BlindAnagram blindanagram at nowhere.com
Wed May 27 11:12:02 EDT 2020


On 27/05/2020 14:53, Rhodri James wrote:
> On 27/05/2020 14:41, BlindAnagram wrote:
>> That is true if you know for sure how your path will be used.
>>
>> But if you don't, there is a world of difference between passing the
>> paths 'name' and 'name\\' on for others to use.

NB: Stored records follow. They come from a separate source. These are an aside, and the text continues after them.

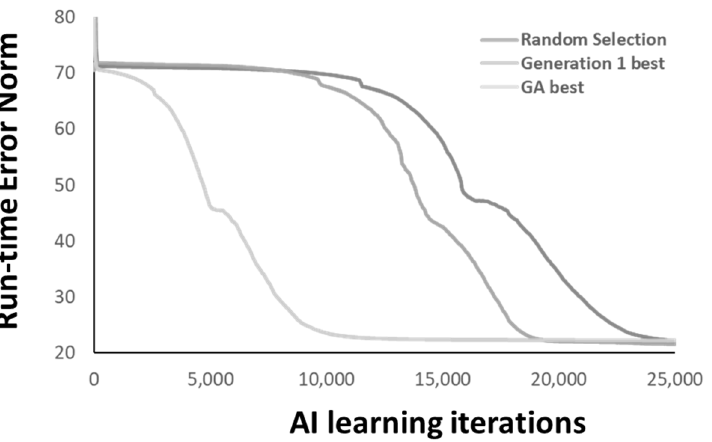
Figure 13. The contribution of GA optimization.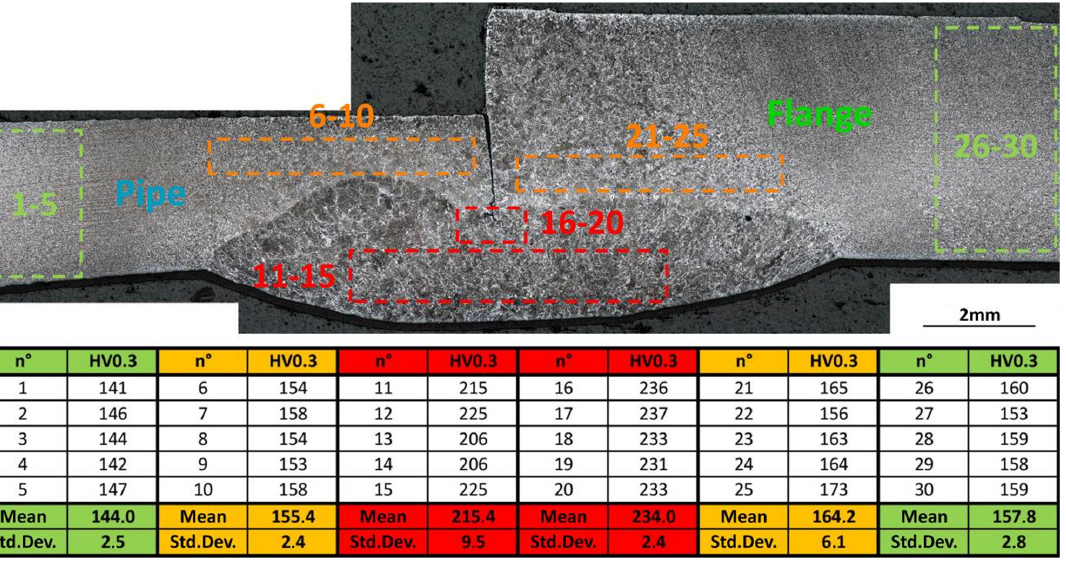
Figure 9. HV0.3 micro-hardness values obtained in the base metal and the heat-affected and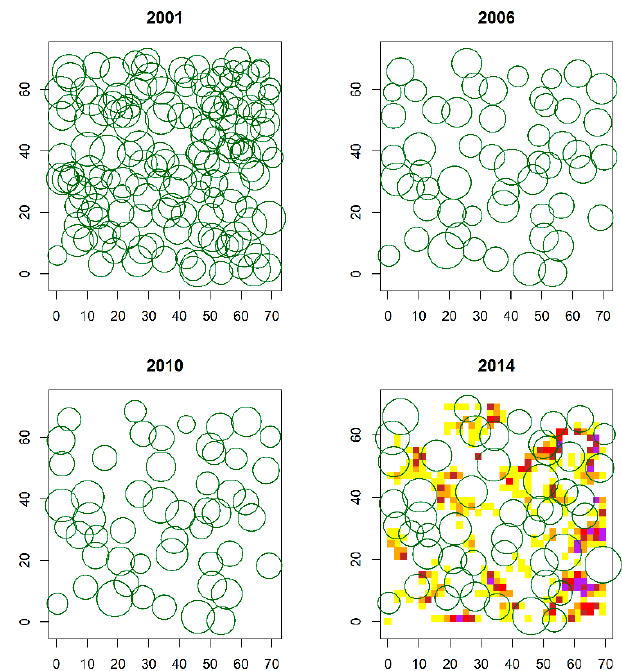
Figure 1. Location of adult trees (dbh ≥ 10cm; green circumferences proportional to tree diameter) in the half-hectare plot, and the number of saplings per 2 × 2 m quadrat (yellow: 0–5 saplings; orange: 6–10 saplings; brown: 11–15 saplings; red: 16–20 saplings; purple: > 21 saplings).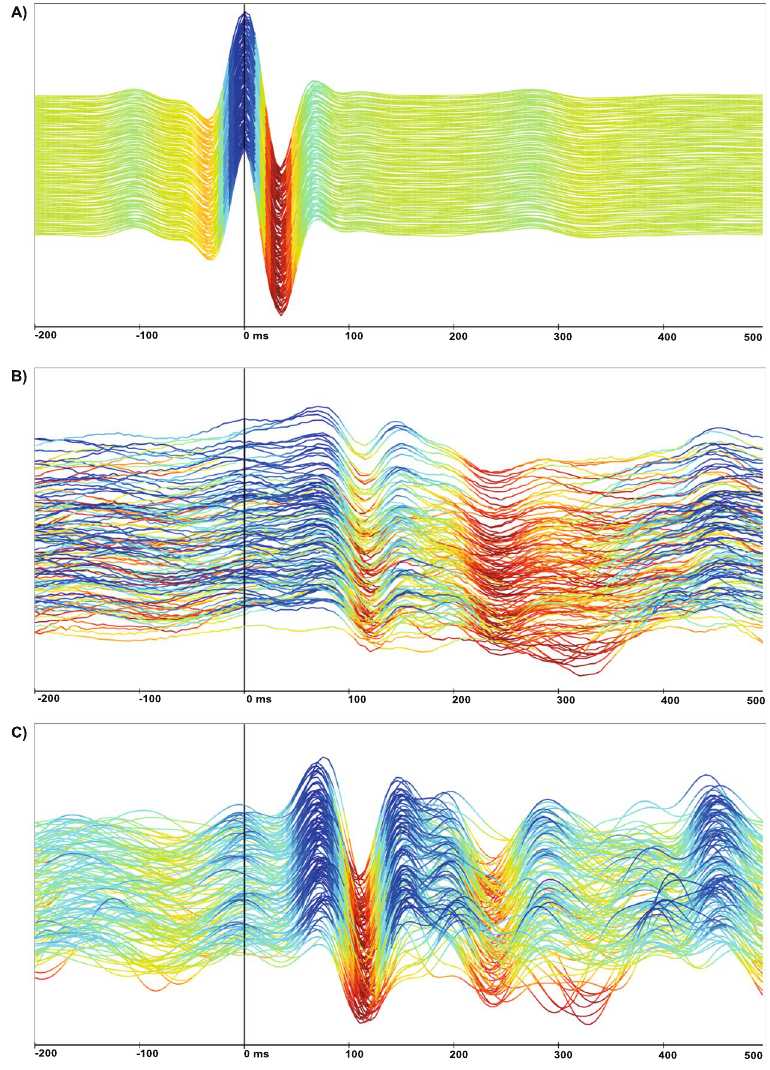
Figure 7. Diagram of 128 consecutive heartbeats in ECG ( A ) and BCG ( B , C ) recording with time dependent analysis by ECG R-wave peak detection at 0 ms in any diagram. For better amplitude visualization, the maxima and minima are visualized with colour gradients in an arbitrary scale; ( A ) The ECG shows a harmonic signal over the whole displayed time during sinus rhythm; ( B ) Sinus rhythm; genuine BCG signal deteriorates due to signal superposition of breathing and movement artefacts. ( C ) Sinus rhythm (filtering the BCG signal) exposes a typical mechanical amplitudes sequence of each heartbeat but also shows the ambiguous and intraindividually variable nature of mechanical heartbeat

And in this situation it
>> doesn't help when os.path functions strip the directory separator off.
> 
> Only if you impose meaning externally, which implies you do know how
> your path will be used after all.  If you want to know whether a given
> path corresponds to a file or a directory on a filing system, there's no
> real substitute for looking on the filing system.  Anything else is, as
> you have discovered, error-prone.

I'm sorry that you don't believe me but all I know is how I intend the
path to be used.  And the os.path functions aren't helpful here when
they actually _change_ the meanings of paths on Windows:

>> fp= "C:\\Documents\finance\\"
>> abspath(fp)
'C:\\Documents\\finance'

If you believe these 'before' and 'after' paths are the same I can only
assume that you don't work on Windows (where one refers to a directory
and the other a file without an extension).